:: FRAGMENTO DEL TEXTO ::

En la pasada década de los sesenta, varios especialistas en historia medieval interesados en el origen del arte gótico se percataron de que doce catedrales francesas imitaban la disposición de las principales estrellas de la constelación de Virgo. ¿Qué clase de acertijo era aquél? ¿Quisieron los canteros de los siglos XII y XIII honrar así a la Virgen a quien dedicaron aquellos magníficos templos?
Aquello era un enigma en toda regla. Un puñado de arquitectos prodigiosos, en un periodo de tiempo inferior a un siglo, que supieron ocultar su identidad a los ojos de la Historia, se confabuló hace ocho siglos para llevar a cabo el mayor proyecto arquitectónico de la historia. Un plan que, de cara al exterior, sólo buscaba honrar el creciente culto a la Madre de Dios surgido en el siglo XII, pero que de cara a los iniciados ocultaba un misterio mucho más antiguo que la Virgen o el cristianismo mismo.
Sobre una superficie de 33.600 kilómetros cuadrados en el norte de Francia, tan grande como el Principado de Asturias, aquel grupo de sabios anónimos decidió levantar una serie de templos cuya disposición imitaba la situación relativa de las estrellas principales de la constelación de Virgo. La idea era menos peregrina de lo que hoy pueda parecernos. No en vano, ya entre los etruscos –los predecesores de los romanos- el templum era aquel sector del cielo delimitado por los augures con la ayuda de su bastón, y gracias al cual interpretaban los fenómenos celestes y naturales. Su templum era, en definitiva, una suerte de “libro de instrucciones” del mundo que pronto se materializó en forma de edificio, garantizando así un uso más cómodo de un cielo llevándolo a tierra.
Hasta los antiguos egipcios, en Sais, comprendieron ese principio e imitaron obsesivamente la bóveda celeste sobre el suelo, como si así se aseguraran un instrumento de control del Universo: “Este templo –esculpieron en las paredes de su sanctasanctórum- es como el Cielo en todas sus partes.”

:::

■ TAREAS
A: Según el texto sobre las catedrales góticas, ¿cuántas catedrales francesas imitaban la disposición de las principales estrellas de la constelación de Virgo?
B: Reproduce al pie de la letra el tramo del texto sobre las catedrales góticas que va desde "Sobre una superficie" hasta "llevándolo a tierra.".
C: Prosigue el texto sobre las catedrales góticas a partir del punto en que se interrumpe.
Para resolver estas tareas no hace falta consultar las filas.

:: ENTRADAS REGISTRADAS ::

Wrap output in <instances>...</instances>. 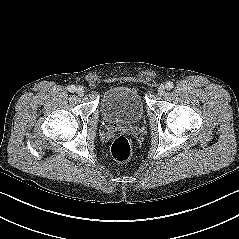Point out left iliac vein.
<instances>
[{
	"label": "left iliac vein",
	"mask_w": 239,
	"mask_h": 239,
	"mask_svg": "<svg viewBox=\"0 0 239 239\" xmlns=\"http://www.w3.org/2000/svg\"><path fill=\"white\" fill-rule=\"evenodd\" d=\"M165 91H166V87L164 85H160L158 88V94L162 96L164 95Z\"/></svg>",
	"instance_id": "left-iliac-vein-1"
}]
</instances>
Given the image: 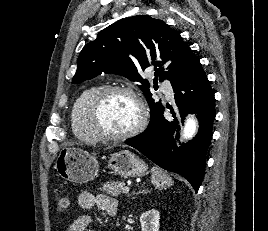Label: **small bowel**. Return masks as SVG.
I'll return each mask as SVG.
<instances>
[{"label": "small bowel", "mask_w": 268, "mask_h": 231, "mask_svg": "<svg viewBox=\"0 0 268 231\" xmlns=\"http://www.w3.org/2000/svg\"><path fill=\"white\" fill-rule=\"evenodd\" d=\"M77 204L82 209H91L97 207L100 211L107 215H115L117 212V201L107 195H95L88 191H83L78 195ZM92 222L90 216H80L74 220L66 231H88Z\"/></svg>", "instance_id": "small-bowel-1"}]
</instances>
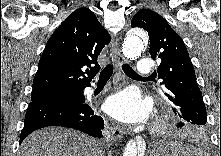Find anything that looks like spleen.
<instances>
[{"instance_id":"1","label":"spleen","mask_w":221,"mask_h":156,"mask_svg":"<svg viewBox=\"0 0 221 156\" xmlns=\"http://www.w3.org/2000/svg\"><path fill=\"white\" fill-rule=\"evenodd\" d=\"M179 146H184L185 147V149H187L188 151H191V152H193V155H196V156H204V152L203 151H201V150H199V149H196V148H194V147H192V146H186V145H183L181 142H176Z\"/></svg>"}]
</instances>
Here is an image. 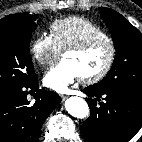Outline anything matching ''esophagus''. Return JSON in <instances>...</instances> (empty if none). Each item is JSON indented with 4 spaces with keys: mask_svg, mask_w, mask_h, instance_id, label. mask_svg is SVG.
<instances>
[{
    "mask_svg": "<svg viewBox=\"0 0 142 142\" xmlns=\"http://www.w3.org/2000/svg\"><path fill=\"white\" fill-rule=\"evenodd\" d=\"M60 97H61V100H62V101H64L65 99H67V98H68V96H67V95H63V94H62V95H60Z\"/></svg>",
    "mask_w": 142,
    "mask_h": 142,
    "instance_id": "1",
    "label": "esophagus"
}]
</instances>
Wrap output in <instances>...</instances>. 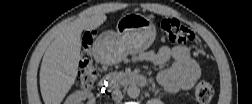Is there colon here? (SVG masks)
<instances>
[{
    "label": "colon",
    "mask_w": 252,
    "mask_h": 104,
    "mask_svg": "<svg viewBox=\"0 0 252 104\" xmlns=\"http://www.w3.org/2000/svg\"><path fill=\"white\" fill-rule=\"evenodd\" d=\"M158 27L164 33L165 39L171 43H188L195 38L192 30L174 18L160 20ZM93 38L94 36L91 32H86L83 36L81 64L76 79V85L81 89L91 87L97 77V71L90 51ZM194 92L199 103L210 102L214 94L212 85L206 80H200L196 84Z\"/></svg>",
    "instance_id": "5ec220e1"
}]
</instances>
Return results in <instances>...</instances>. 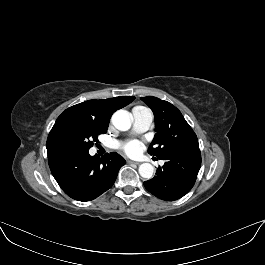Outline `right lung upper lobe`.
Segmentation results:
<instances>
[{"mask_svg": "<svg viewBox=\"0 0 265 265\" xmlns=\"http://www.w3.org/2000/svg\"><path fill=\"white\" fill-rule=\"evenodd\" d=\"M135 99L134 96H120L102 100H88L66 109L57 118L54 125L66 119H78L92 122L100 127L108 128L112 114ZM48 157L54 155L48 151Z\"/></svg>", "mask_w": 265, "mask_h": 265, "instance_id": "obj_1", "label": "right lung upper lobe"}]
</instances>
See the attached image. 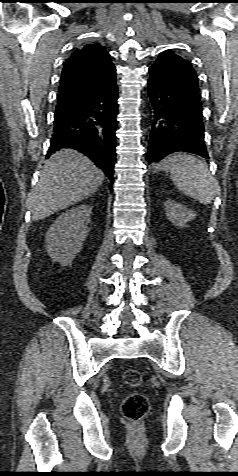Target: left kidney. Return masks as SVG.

:::

■ RESPUESTAS
A: Doce.

B:
Sobre una superficie de 33.600 kilómetros cuadrados en el norte de Francia, tan grande como el Principado de Asturias, aquel grupo de sabios anónimos decidió levantar una serie de templos cuya disposición imitaba la situación relativa de las estrellas principales de la constelación de Virgo. La idea era menos peregrina de lo que hoy pueda parecernos. No en vano, ya entre los etruscos –los predecesores de los romanos- el templum era aquel sector del cielo delimitado por los augures con la ayuda de su bastón, y gracias al cual interpretaban los fenómenos celestes y naturales. Su templum era, en definitiva, una suerte de “libro de instrucciones” del mundo que pronto se materializó en forma de edificio, garantizando así un uso más cómodo de un cielo llevándolo a tierra.

C:
Pero en el caso que nos ocupa, el de las primeras catedrales góticas francesas consagradas a Notre Dame, los conocimientos cartográficos, geométricos y matemáticos necesarios para coordinar ese plan –que surge con Francia hipotecada en las cruzadas y en la protección de los Santos Lugares- son aún capaces de sonrojar a nuestros modernos técnicos. A fin de cuentas, ¿quién o quiénes podrían haber sido capaces hace ocho siglos de orquestar unas obras públicas tan compactas, e imprimirles un carácter astronómico del que sólo recientemente hemos sido conscientes? ¿Y cómo lo hicieron sin el concurso de teodolitos o mapas precisos del territorio francés?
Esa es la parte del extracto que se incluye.